O novo Atlas teve no entanto a sua génese através da tese de mestrado da sua primeira autora. Enquanto aluna do Mestrado em Biologia da Conservação da Universidade de Évora, Mariana Marques, actualmente estudante de doutoramento no Centro de Investigação em Biodiversidade e Recursos Genéticos da Universidade do Porto (CIBIO-UP) e colaboradora do departamento de zoologia do Museu Nacional de História Natural e da Ciência da Universidade de Lisboa (MUHNAC), propôs-se a compilar toda a informação disponível sobre a diversidade e distribuição de anfíbios e répteis de Angola. Esse objectivo levou-a a consultar e compilar milhares de dados bibliográficos presentes em quase 1000 obras científicas, datadas entre 1840 e 2017.

O resultado é uma obra atualizada, com mais de 500 páginas, onde se apresentam, mapeiam e descrevem as quase quatro centenas destes animais que actualmente se conhecem para o país. Para além do mapeamento da distribuição em Angola de todas as espécies de anfíbios e répteis que se conhecem para o país, a obra apresenta ainda dados sobre distribuição global, o estatuto de conservação, a história nomenclatural e taxonómica e a compilação de toda a bibliografia relevante para cada espécie, bem como um extenso conjunto de textos sobre a geografia, o clima, os habitats, a história da investigação científica, os padrões biogeográficos e os problemas de conservação em Angola.

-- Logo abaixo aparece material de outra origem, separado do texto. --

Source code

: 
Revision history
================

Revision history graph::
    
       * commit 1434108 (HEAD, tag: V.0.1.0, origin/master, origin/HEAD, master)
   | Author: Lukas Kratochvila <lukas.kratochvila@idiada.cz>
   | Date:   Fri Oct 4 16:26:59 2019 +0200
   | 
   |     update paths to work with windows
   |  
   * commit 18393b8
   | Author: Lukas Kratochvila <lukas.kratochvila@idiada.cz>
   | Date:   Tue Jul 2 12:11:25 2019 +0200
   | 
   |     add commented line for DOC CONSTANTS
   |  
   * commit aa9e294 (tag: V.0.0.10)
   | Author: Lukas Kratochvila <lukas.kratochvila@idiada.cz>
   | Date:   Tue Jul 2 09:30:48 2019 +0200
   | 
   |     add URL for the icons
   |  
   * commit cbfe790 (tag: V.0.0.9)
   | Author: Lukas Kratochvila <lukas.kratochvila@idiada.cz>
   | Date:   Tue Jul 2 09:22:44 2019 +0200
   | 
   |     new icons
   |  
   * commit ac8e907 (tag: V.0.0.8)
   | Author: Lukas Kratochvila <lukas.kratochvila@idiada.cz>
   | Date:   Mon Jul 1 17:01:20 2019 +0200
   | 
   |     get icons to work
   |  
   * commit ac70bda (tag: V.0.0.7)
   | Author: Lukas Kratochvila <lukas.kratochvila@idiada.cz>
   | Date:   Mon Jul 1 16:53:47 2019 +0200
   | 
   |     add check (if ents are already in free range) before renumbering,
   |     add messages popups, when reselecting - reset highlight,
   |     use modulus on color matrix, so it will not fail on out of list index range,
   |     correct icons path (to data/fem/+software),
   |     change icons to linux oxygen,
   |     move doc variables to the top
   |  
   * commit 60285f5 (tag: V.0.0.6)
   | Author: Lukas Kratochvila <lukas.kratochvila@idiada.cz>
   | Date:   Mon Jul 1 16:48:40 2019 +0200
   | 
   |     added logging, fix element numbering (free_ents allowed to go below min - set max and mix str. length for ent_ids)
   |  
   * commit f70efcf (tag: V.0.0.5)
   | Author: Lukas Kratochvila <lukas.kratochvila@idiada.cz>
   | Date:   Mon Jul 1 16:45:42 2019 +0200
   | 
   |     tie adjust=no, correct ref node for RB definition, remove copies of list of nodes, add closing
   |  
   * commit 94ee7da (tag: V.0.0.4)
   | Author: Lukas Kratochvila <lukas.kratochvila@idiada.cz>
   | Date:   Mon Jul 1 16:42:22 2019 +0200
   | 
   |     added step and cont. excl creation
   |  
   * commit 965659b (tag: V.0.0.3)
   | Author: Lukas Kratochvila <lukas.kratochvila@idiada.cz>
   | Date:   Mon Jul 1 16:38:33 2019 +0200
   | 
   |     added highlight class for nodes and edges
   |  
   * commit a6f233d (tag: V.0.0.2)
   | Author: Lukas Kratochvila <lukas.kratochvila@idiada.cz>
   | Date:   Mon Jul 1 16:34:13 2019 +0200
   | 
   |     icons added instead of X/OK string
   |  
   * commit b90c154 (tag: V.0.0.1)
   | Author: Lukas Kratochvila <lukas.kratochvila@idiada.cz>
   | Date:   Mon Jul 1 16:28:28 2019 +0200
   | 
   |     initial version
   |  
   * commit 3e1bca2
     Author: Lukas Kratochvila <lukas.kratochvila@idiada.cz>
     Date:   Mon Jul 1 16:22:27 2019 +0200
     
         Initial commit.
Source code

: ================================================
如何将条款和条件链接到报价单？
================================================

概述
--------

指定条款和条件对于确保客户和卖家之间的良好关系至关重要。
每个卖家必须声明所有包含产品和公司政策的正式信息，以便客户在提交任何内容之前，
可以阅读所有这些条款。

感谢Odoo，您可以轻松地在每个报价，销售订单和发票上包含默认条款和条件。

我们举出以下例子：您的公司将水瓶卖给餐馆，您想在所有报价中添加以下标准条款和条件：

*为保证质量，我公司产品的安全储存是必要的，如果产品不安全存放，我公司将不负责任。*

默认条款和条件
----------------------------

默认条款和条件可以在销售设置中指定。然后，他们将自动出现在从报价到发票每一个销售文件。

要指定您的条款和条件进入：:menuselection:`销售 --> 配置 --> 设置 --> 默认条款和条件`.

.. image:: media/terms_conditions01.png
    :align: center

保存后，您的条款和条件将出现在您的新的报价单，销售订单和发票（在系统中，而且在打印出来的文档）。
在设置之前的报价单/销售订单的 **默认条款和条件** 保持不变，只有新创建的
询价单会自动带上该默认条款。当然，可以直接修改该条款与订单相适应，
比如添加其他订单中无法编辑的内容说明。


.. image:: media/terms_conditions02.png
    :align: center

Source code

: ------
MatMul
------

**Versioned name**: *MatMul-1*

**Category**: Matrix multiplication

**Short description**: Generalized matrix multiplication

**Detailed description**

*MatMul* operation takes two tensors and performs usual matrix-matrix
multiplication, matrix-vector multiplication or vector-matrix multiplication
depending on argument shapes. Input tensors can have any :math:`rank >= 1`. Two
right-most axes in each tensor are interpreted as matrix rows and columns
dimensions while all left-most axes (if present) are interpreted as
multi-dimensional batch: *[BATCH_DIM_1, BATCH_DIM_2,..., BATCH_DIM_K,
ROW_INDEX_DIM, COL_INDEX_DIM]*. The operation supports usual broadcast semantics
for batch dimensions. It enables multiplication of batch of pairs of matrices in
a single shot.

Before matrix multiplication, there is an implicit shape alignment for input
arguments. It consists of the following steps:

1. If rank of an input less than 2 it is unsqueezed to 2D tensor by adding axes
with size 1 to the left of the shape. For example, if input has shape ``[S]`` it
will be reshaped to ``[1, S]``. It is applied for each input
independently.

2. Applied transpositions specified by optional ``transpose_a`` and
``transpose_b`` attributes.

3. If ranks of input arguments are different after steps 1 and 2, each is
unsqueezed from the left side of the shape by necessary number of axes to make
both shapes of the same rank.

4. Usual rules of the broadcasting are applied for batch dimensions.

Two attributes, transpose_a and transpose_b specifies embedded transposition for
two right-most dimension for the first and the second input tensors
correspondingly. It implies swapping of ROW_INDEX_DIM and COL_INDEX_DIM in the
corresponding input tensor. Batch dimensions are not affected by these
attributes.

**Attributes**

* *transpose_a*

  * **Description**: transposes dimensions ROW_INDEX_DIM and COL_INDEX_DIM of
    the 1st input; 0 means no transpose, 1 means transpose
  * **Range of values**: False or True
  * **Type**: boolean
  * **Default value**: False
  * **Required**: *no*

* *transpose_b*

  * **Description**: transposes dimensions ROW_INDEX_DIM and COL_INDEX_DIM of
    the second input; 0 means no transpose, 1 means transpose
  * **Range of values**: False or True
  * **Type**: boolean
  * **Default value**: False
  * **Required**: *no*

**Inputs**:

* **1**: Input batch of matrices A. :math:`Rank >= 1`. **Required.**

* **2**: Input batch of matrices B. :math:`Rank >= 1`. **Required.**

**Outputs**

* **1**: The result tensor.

“Queremos que esta obra seja vista como uma ferramenta para o progresso dos estudos sobre a biodiversidade de Angola” diz Mariana Marques. “Ter toda a informação sobre estes animais disponível num único sítio facilita imenso o trabalho de investigação, pois permite-nos muito facilmente contextualizar a relevância das novas descobertas e levantamentos que fazemos no campo.”. Surpreendentemente, uma das mais interessantes mais-valias do Atlas é o de assinalar as zonas que pior se conhecem no país: “Após analisarmos os dados no seu conjunto, podemos identificar várias áreas do país para as quais não temos um único dado. Estas são das áreas prioritárias para futuros levantamentos, pois não só nos ajudam a completar a “big picture”, como é nelas que potencialmente podemos descobrir espécies até então desconhecidas para o país e para a ciência” explica a autora.

A publicação deste Atlas não é no entanto o corolário do projecto, mas antes um ponto de partida, como assegura Luis Ceríaco, também ele autor do Atlas, curador das coleções de anfíbios e répteis do MUHNAC, e um dos investigadores responsáveis pelo projeto internacional. “Tal como atualizámos a obra de Bocage, esperamos que a nossa seja atualizada. Quanto mais depressa melhor, pois isso significará que a herpetologia Angolana se está a desenvolver” afirma. De acordo com Luis Ceríaco, estão em preparação várias novas obras e publicações com resultados do projecto, várias delas da autoria de alunos e investigadores Angolanos que se encontram inseridos no projeto.

A obra encontra-se disponível em versão impressa, mas está também disponível de forma gratuita em versão digital (http://researcharchive.calacademy.org/research/izg/SciPubs2.html).

Mariana Marques e Luís Ceríaco são biólogos e Mestres em Biologia da Conservação (MBC) pela Universidade de Évora; Luís Ceríaco é também Doutor em História e Filosofia da Ciência, grau conferido igualmente pela UÉ.

A apresentação oficial do Atlas está prevista para o mês de Outubro em Luanda.

Citação: Marques, M.P., Ceríaco, L.M.P., Blackburn, D.C., & Bauer, A.M. (2018) Diversity and Distribution of the Amphibians and Terrestrial Reptiles of Angola. Atlas of Historical and Bibliographic Records (1840–2017). Proceedings of the California Academy of Sciences, Series 4, 65: 1–501.